In practice, all you need to know is that a StructStreamer gets a stream of objects to parse.  Here's an outline of its internals. The Wukong StructStreamer:

# takes each flattened line:

    "twitter_friends_request	http://.... 	20090701123456	...fields...	[{...}, {...}, ...json..., {...}]"

# splits by tabs to create an array of fields

    ["twitter_friends_request", "http://...", ... "[{...}, {...}, ...json..., {...}]"]

# constructs the class name indicated in the first field,
  using the values extracted from the remaining fields.

    TwitterFriendsRequest.new "http://...", "20090701123456", ... "[{...}, {...}, ...json..., {...}]"

The last (contents) field is still just a string: there's nothing special about it to Wukong.

h4. Parsing

Since each requests' contents are handled in a slightly (and brittle-ly) different manner, we just ask each request object to parse itself and feed out all the TwitterXXXX objects it generates.

    class TwitterFollowersRequest
        # ...

        def parse &block
          return unless healthy?
          # for each raw user/tweet pair in the parsed JSON contents,
          parsed_contents.each do |hsh|
            json_obj = JsonUserWithTweet.new(hsh, 'scraped_at' => scraped_at)
            next unless json_obj && json_obj.healthy?
            # Extract user, tweet and relationship
            yield AFollowsB.new(json_obj.user.id, self.twitter_user_id) if json_obj.user
            json_obj.each(&block)
          end
        end
        
        # ...
     end

The TwitterXXXRequest objects consist of one or many hashes with (a raw user hash, and possibly its latest raw tweet hash) or (a raw tweet hash and its raw user hash).  The user hash might have only the fields for a TwitterPartialUser or it might have the fields for a full set of TwitterUser, TwitterUserProfile, TwitterUserStyle. Besides which, the fields themselves need some massaging to be compatible with Wukong and other tools in our Map/Reduce toolkit (details explained in a later section).
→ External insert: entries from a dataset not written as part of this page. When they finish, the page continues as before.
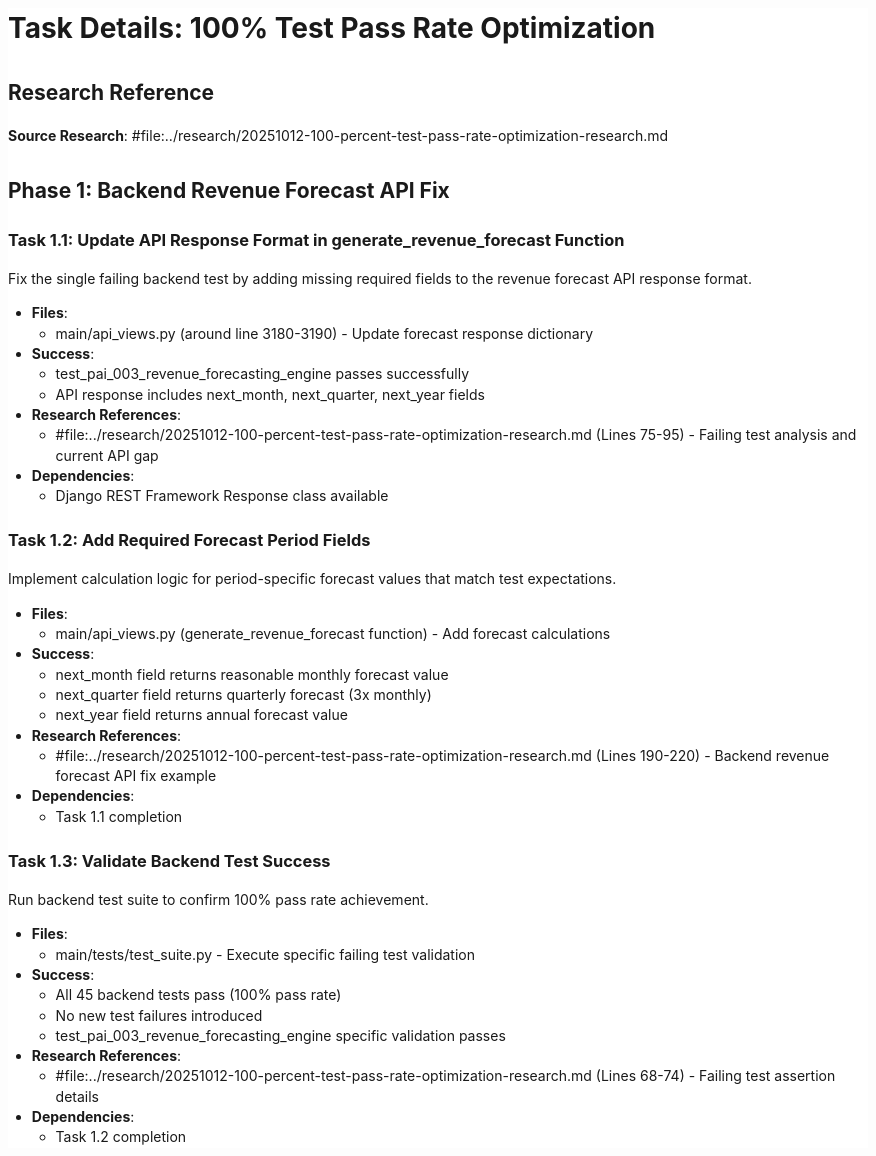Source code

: 
# Task Details: 100% Test Pass Rate Optimization

## Research Reference

**Source Research**: #file:../research/20251012-100-percent-test-pass-rate-optimization-research.md

## Phase 1: Backend Revenue Forecast API Fix

### Task 1.1: Update API Response Format in generate_revenue_forecast Function

Fix the single failing backend test by adding missing required fields to the revenue forecast API response format.

- **Files**:
  - main/api_views.py (around line 3180-3190) - Update forecast response dictionary
- **Success**:
  - test_pai_003_revenue_forecasting_engine passes successfully
  - API response includes next_month, next_quarter, next_year fields
- **Research References**:
  - #file:../research/20251012-100-percent-test-pass-rate-optimization-research.md (Lines 75-95) - Failing test analysis and current API gap
- **Dependencies**:
  - Django REST Framework Response class available

### Task 1.2: Add Required Forecast Period Fields

Implement calculation logic for period-specific forecast values that match test expectations.

- **Files**:
  - main/api_views.py (generate_revenue_forecast function) - Add forecast calculations
- **Success**:
  - next_month field returns reasonable monthly forecast value
  - next_quarter field returns quarterly forecast (3x monthly)
  - next_year field returns annual forecast value
- **Research References**:
  - #file:../research/20251012-100-percent-test-pass-rate-optimization-research.md (Lines 190-220) - Backend revenue forecast API fix example
- **Dependencies**:
  - Task 1.1 completion

### Task 1.3: Validate Backend Test Success

Run backend test suite to confirm 100% pass rate achievement.

- **Files**:
  - main/tests/test_suite.py - Execute specific failing test validation
- **Success**:
  - All 45 backend tests pass (100% pass rate)
  - No new test failures introduced
  - test_pai_003_revenue_forecasting_engine specific validation passes
- **Research References**:
  - #file:../research/20251012-100-percent-test-pass-rate-optimization-research.md (Lines 68-74) - Failing test assertion details
- **Dependencies**:
  - Task 1.2 completion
The fiddly little details are handled by a JsonUserWithTweet or JsonTweetWithUser (as appropriate) adapter pattern:

    class JsonUserTweetPair
      def initialize raw, moreinfo
        # clean up fields in entries (flatten date, true/false -> 1/0, etc)
        fix_raw_user!
        fix_raw_tweet!
      end

      # generate all the contained TwitterXXX objects
      def each
        # 
      end

      # create TwitterUser object from raw info
      def user
      end
      # create Tweet object from raw tweet hash
      def tweet
      end
      # ... and so forth
    end
      
I'll ignore the gory details; view the source if you're interested.


h4. Running the script

Here, again, is the code (in full!) for the twitter_request_parser.rb script.

    #
    # Instantiate each incoming request.
    # Stream out the contained classes it generates.
    #
    class TwitterRequestParser < Wukong::Streamer::StructStreamer
      def process request
        request.parse do |obj|
          yield obj
        end
      end
    end

    # This makes the script go.
    Wukong::Script.new(TwitterRequestParser, nil).run

That last line is the runner: it makes this a Wukong script with a map phase only.  (We'll add in a reducer later on.)